Interest expense increased $8.7 million for the three months ended December 31, 2023, compared to the same period in 2022, primarily due to higher market interest rates, as well as a change in the deposit mix with a reduction in non-interest bearing demand deposits and an increase in brokered deposits. For the year ended December 31, 2023, interest expense increased $34.3 million, primarily due to higher market interest rates, as well as a change in the deposit mix with a reduction in non-interest bearing demand deposits and an increase in brokered deposits.

The provision for credit losses decreased $1.3 million for the three months ended December 31, 2023, compared to the same period in 2022, as a result of a decrease in vintage loss rates partially offset by an increase in outstanding loan balances. For the year ended December 31, 2023, the provision for credit losses decreased $3.9 million from the same period in 2022 due to a decrease in vintage loss rates and a change in the loan portfolio mix, partially offset by an increase in outstanding loan balances.

Non-interest income decreased $0.3 million for the three months ended December 31, 2023 compared to the same period in 2022, primarily as a result of a decrease in service fees on deposit accounts of $0.4 million, partially offset by an increase in income on Bank Owned Life Insurance of $0.1 million. For the year ended December 31, 2023, non-interest income decreased $1.7 million, primarily driven by a decrease in service fees on deposit accounts of $1.1 million, a decrease in loan fees of $0.5 million, and a decrease in the net gain on OREO of $0.3 million, partially offset by an increase in Bank Owned Life Insurance Income of $0.2 million. The decrease in service fees on deposit accounts was primarily attributable to a decline in fees from our cannabis related businesses deposit accounts.

Non-interest expense increased $0.1 million for the three months ended December 31, 2023 compared to the same period in 2022, primarily driven by an increase in OREO expense of $0.1 million. For the twelve months ended December 31, 2023, non-interest expense increased $11.4 million, mainly due to a $9.1 million increase in other operating expenses resulting from the recognition of the previously mentioned $9.5 million contingent loss, an increase in compensation and benefits of $1.5 million, an increase in OREO expense of $0.4 million,















an increase in FDIC insurance and other assessments of $0.2 million, and an increase in data processing of $0.1 million. The increase in compensation and benefits was primarily due to a $0.5 increase in salaries, and a $0.9 million decrease in deferred loan origination costs, attributable to a reduction in the number of loans originated.

AIM 1 —
Count the lines of the records that contain the string "kern". Reply with the number alone.

STORED RECORDS —
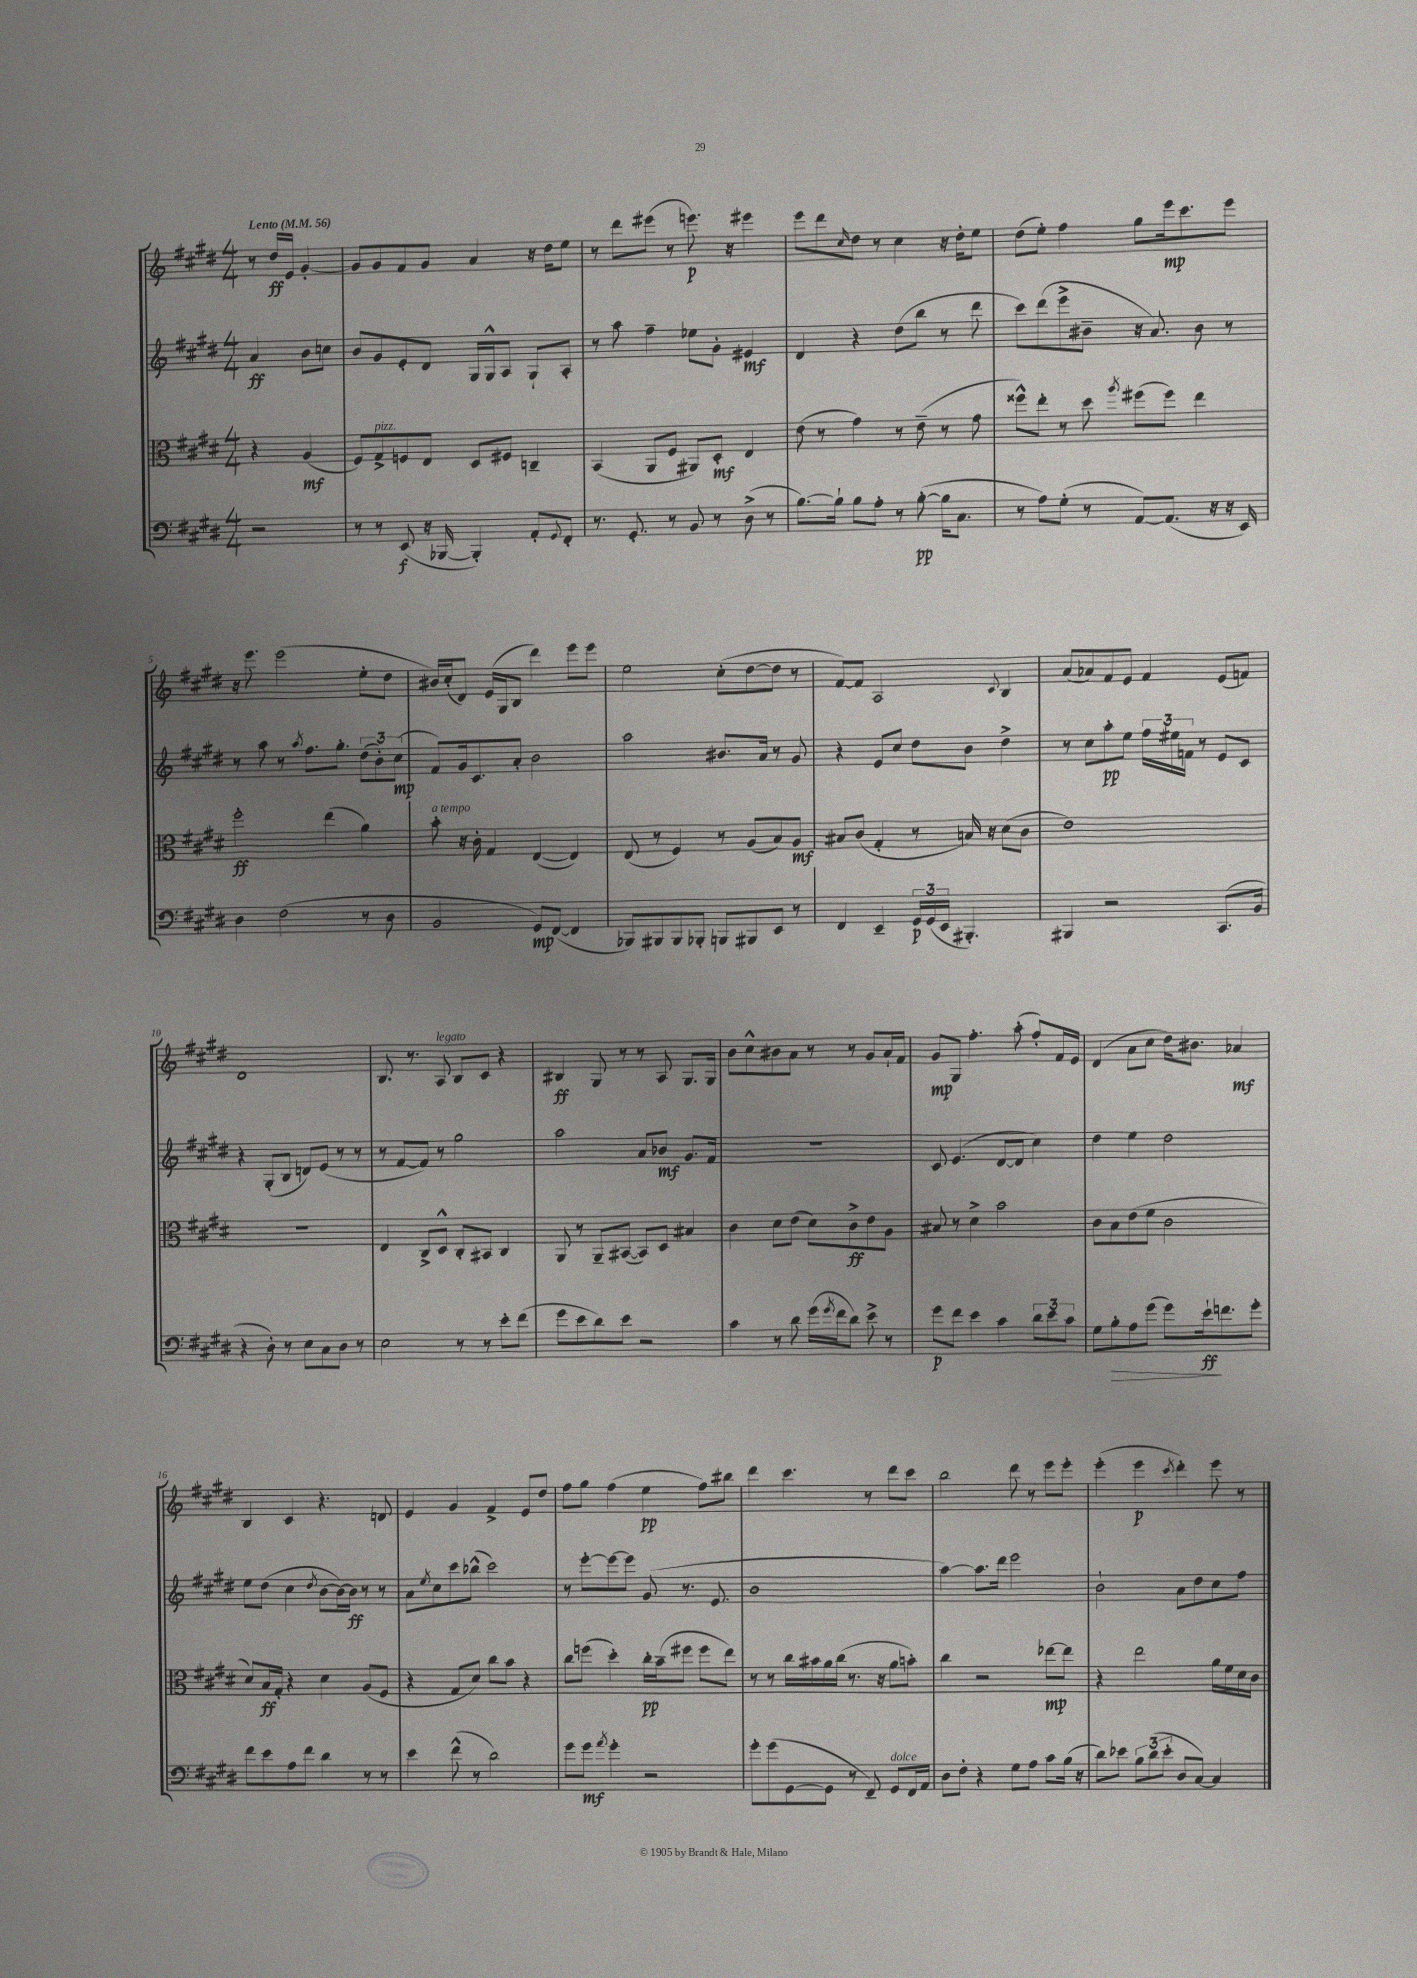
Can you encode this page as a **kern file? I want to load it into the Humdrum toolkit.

**kern	**kern	**kern	**kern
*staff4	*staff3	*staff2	*staff1
*clefF4	*clefC3	*clefG2	*clefG2
*k[f#c#g#d#]	*k[f#c#g#d#]	*k[f#c#g#d#]	*k[f#c#g#d#]
*M4/4	*M4/4	*M4/4	*M4/4
*MM56	*MM56	*MM56	*MM56
2r	4r	4a/	8r
.	.	.	16dd#/LL
.	.	.	16e/JJ
.	(4A/	8b\L	[4g#'/
.	.	8cc\J	.
=	=	=	=
8r	8F#/L)	8b/L	8g#/]L
8r	8G#^/	8g#/	8g#/
(8EE/	8F/	8e'/	8f#/
16r	8E/J	8d#/J	8g#/J
[16BBB-/	.	.	.
4BBB-'/])	8D#/L	16G#/LL	4a/
.	.	16G#^^/J	.
.	8F#/J	8A/J	.
8AA'/L	4C~/	8G#`/L	16r
.	.	.	16dd#\LK
8qqGG#/	.	.	.
8FF#'/J	.	8A'/J	8ee\J
=	=	=	=
8.r	(4BB/	8r	8r
.	.	8aa\	8ddd#\L
8.GG#'/	.	.	.
.	8AA/L	4ff#~\	(8eee#\J
8r	8F#/J	.	8r
8BB/	8AA#/L)	8ee-\L	8.eee\)
8r	8D#'/J	8g#'\J	.
.	.	.	16r
(8D#^\	4E/	4e#/	4eee#\
8r	.	.	.
=	=	=	=
[8.B\L)	(8e\	4d#/	8eee\L
.	8r	.	8ddd#\
16B`\]Jk	.	.	.
.	.	.	16qqcc#/
8B\L	4g#\)	4r	8dd#\J
8A'\J	.	.	8r
8r	8r	(8dd#\L	4cc#\
([8B'\	(8e~\	8bb\J	.
16B\]LK	8r	8r	16r
8.C#\J	.	.	16dd#'\LK
.	8g#\	8ddd#\	8ee\J
=	=	=	=
8r	8ff##^^\L)	8ccc#\L)	(8dd#\L
8A\L)	8ee'\J	(8ddd#\	8ee'\J)
(8G#'\J	8r	8eee^\	4ff#\
8r	8dd#\	8b#~\J	.
.	8qaa/	.	.
[8AA/L)	(8ff#\L	16r	8gg#\L
.	.	8.a/)	.
(8.AA/]J	8ff#\J)	.	16eee\k
.	.	.	8.ccc#\
.	4ee\	8b#\	.
16r	.	.	.
16r	.	8r	8eee\J
16EE/)	.	.	.
=	=	=	=
4D#\	2ff#'\	8r	16r
.	.	.	8.eee\
.	.	8aa\	.
(2F#\	.	8r	(2eee\
.	.	8qaa/	.
.	.	8.ff#\L	.
.	(4ee\	.	.
.	.	8.gg#'\J	.
8r	4a\)	(12dd#\L	8ee'\L
.	.	12b'\)	.
8D#\	.	.	8dd#\J
.	.	(12cc#\J	.
=	=	=	=
2BB/	8b'\	8f#/L)	16b#/LL)
.	.	.	(16cc#'/J
.	16r	16g#/k	8d#/J)
.	16c#'\	8.c#/	.
.	4G#/	.	(16e/LL
.	.	.	16G#/J
.	.	8a'/J	8B/J
8GG#/L)	([4E/	2b\	4ddd#\)
([8FF#/J	.	.	.
4FF#/]	4E/])	.	8eee\L
.	.	.	8eee\J
=	=	=	=
8BBB-/L)	(8E/	2aa\	2ee\
8BBB#/	8r	.	.
8BBB#/	4F#/)	.	.
8BBB-'/J	.	.	.
8BBB/L	8r	8.b#/L	(8cc#'\L
8BBB#/	(8A/L	.	[8dd#\
.	.	16a/Jk	.
8EE/J	8B/)	8r	8dd#\]J
8r	8A/J	8g#/	8r
=	=	=	=
4FF#/	8B#/L	4r	[8f#/L)
.	(8c#/J	.	8f#/]J
4EE~/	4G#'/	8e/L	2A/
.	.	8cc#/J	.
24GG#/LL	8r	8dd#\L	.
(24GG#/	.	.	.
24EE/JJ	.	.	.
4.BBB#'/)	16B/)	8b\J	.
.	16r	.	.
.	.	.	8qqc#/
.	(8d#\L	4dd#^\	4B/
.	8c#\J	.	.
=	=	=	=
4BBB#/	1e)	8r	(8a/L
.	.	8cc#\L	8a-/)
2r	.	8aa'\	8f#/
.	.	8ee\J	8e/J
.	.	24ff#\LL	4f#/
.	.	24ee#\	.
.	.	24f\JJ	.
.	.	8r	.
(8.CC#/L	.	8e/L	(8e/L
.	.	8c#/J	8f/J)
16BB/Jk	.	.	.
=	=	=	=
4r	1r	4r	1d#
8D#'\)	.	(8G#'/L	.
8r	.	8B/J	.
8E\L	.	8d/L)	.
8C#\	.	(8e/J	.
8D#\J	.	8r	.
8r	.	8r	.
=	=	=	=
2E\	4E/	8r	8.B/
.	.	[8f#/L	.
.	.	.	8.r
.	8C#^/L	8f#/]J)	.
.	8D#^^/J	8r	8A/
8r	8C#'/L	2gg#\	8B/L
8r	8BB#/J	.	8c#/J
8e'\L	4C#/	.	4r
(8f#\J	.	.	.
=	=	=	=
8g#\L	8AA/	2aa\	4B#/
8e\	8r	.	.
8d#\)	8AA~/L	.	8G#/
8e\J	([8BB#/J	.	8r
2r	8BB#/]L)	8a/L	8r
.	8D#/J	8b-/J	8A/
.	4B#/	8.g#/L	8.G#/L
.	.	16f#/Jk	16G#/Jk
=	=	=	=
4c#\	4c#\	1r	8b\L
.	.	.	8cc#^^\
8r	8d#\L	.	8b#\
8d#\	(8e\J	.	8a\J
(16g#\LL	8d#\L)	.	8r
8qg#/	.	.	.
16f#\J	.	.	.
8d#\J)	8c#^\	.	8r
8e^\	8e\	.	8g#/L
8r	8A\J	.	16a`/L
.	.	.	16f#/JJ
=	=	=	=
8g#\L	8B#/	8c#/	8g#/L
8f#\J	8r	(4.e/	8G#/J
4e\	4d#^\	.	4.ff#'\
4c#\	2b\	[8d#/L	.
.	.	8d#/]J	(8aa'\
12d#\L	.	4cc#\)	8ff#'/L)
12e\	.	.	.
.	.	.	16f#/L
12c#\J	.	.	.
.	.	.	16e/JJ
=	=	=	=
8G#\L	8c#\L	4dd#\	(4d#/
8B'\	8B\	.	.
8A\	(8e\	4ee\	8a\L
(8g#\J	8f#\J	.	8cc#\J
8g#\L)	2c#\	2dd#\	16dd#\LK)
.	.	.	8.b#\J
16e`\k	.	.	.
8.f\	.	.	.
.	.	.	4a-/
8g#'\J	.	.	.
=	=	=	=
8f#\L	8d#/L)	8ee\L	4B/
8e\	16B/L	(8dd#\J	.
.	16G#'/JJ	.	.
8A\	4r	4cc#\	4c#/
8f#\J	.	.	.
.	.	8qdd#/	.
4d#\	4d#\	[8b\L	4.r
.	.	16b\_L)	.
.	.	16b\]JJ	.
8r	(8A/L	8r	.
8r	8F#/J	8r	8d/
=	=	=	=
4e\	4r	8a\L	4e/
.	.	8qee/	.
.	.	8cc#\	.
(8f#^^\	8G#/L	8ccc#\	4g#/
8r	8d#/J)	(8bb-^^\J	.
2d#\)	8cc#\L	2ccc#\)	4f#^/
.	8b\J	.	.
.	4r	.	8e/L
.	.	.	8dd#/J
=	=	=	=
8g#\L	8cc#\L	8r	8ff#\L
8g#\J	(8ff\J	[8eee'\L	8gg#\J
8qa/	.	.	.
4g#'\	4dd#'\)	8eee\_	(4ff#\
.	.	8eee\]J	.
2r	16cc#'\LL	(8g#/	4ee\
.	(16b~\J	.	.
.	8ff#\J	8.r	.
.	8ff#\L	.	8ff#\L)
.	.	8.e/	.
.	8ee\J)	.	8bb#\J
=	=	=	=
8g#'\L	8r	1b	4ddd#\
(8g#\	8r	.	.
[8GG#\	16cc#\LL	.	4.ccc#\
.	16b#\	.	.
8GG#\]J	16a\	.	.
.	(16cc#\JJ	.	.
8r	8.r	.	.
8FF#~/)	.	.	8r
.	16r	.	.
8GG#/L	8a\L	.	8ddd#\L
16FF#/L	8b'\J)	.	8ccc#\J
16AA/JJ	.	.	.
=	=	=	=
8D#\L	4cc#\	[4aa\)	2bb\
8F#'\J	.	.	.
4r	2r	8.aa\]L	.
.	.	16ddd#\Jk	.
8G#\L	.	2eee\	8ddd#\
8A\J	.	.	8r
8c#\L	[8ee-\L	.	8eee\L
(16B\Jk	8ee-\]J	.	8eee'\J
16r	.	.	.
=	=	=	=
8d#\L)	4r	2b`\	(4eee'\
8e-\J	.	.	.
12B\L	2ee\	.	4eee\
(12d#\	.	.	.
12e-'\J	.	.	.
.	.	.	8qccc#/
8D#/L	.	8a\L	4ddd#'\)
[8C#/J)	.	8dd#\	.
4C#/]	16a\LL	8cc#\	8eee\
.	16f#\	.	.
.	16d#\	8ff#\J	8r
.	16c#\JJ	.	.
==	==	==	==
*-	*-	*-	*-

AIM 2 —
In the financial results text, by how much did interest expense increase for the year ended December 31, 2023?

COMPLETE RESPONSE 1 —
2

COMPLETE RESPONSE 2 —
$34.3 million.